How to speedup intarray aggregate function?

"Dmitry Koterov" <dmitry@xxxxxxxxxx> · Wed, 10 Oct 2007 03:01:58 +0400

Hello.

I created an aggregate:

CREATE AGGREGATE intarray_aggregate_push (_int4)
(
  STYPE = _int4,
  SFUNC = intarray_push_array,
  INITCOND = '{}'
);

(or - I may use _int_union instead of intarray_push_array, its speed is practically the same in my case).

This aggregate merges together a list of integer[] arrays resulting one big array with all elements.

Then I want to use this aggregate:

SELECT intarray_aggregate_push(arrayfield)
FROM arraytable

The table arraytable contains a lot of rows (about 5000), each row has array with length of 5-10 elements, so - the resulting array should contain about 50000 elements.

The query is okay, but its speed is too bad: about 1 second.

The main problem is the speed of intarray_aggregate_push function - it is quite slow, because intarray_push_array reallocates the memory each time I merge two arrays.
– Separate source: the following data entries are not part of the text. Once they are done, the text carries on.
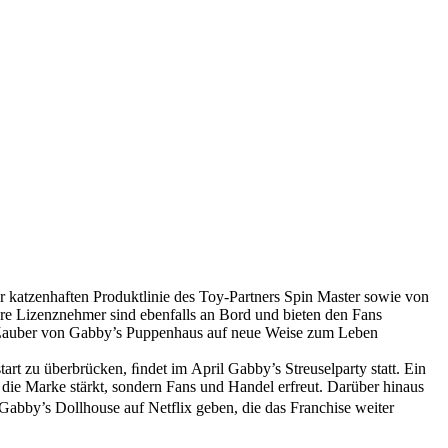
er katzenhaften Produktlinie des Toy-Partners Spin Master sowie von
re Lizenznehmer sind ebenfalls an Bord und bieten den Fans
 Zauber von Gabby’s Puppenhaus auf neue Weise zum Leben
art zu überbrücken, ﬁndet im April Gabby’s Streuselparty statt. Ein
r die Marke stärkt, sondern Fans und Handel erfreut. Darüber hinaus
abby’s Dollhouse auf Netflix geben, die das Franchise weiter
I am pretty sure that the reallocaton and copying is the bottleneck, because if I use another dummy aggreate:

CREATE AGGREGATE intarray_aggregate_dummy (_int4)
(
  STYPE = _int4,
  SFUNC = dummy,
  INITCOND = '{}'
);

CREATE OR REPLACE FUNCTION "public"."dummy" (a integer [], b integer []) RETURNS integer [] AS

$body$ BEGIN RETURN a; END; $body$
LANGUAGE 'plpgsql' VOLATILE CALLED ON NULL INPUT SECURITY INVOKER;

where dummy() is the function which returns its first argument without any modification, the speed grows dramatically - about 25 ms (instead of 1000 ms!).

The question is: how could I optimize this, and is it possible at all in Postgres? I just want to get one large array glued from a lot of smaller arrays...

P.S.

I have tested that 

SELECT array_to_string(ARRAY(SELECT text FROM tbl), ' ')

query is many times faster than joining of all "text" fields inside one pg/plsql stored function (I assume that it is because Postgres do not reallocate & copy memory each time it glues a new text piece). But unfortunately there is no way to convert integer[] to string to use this method: I could write

select '{1,2}'::integer[]

but I couldn't use

select ARRAY[1,2]::text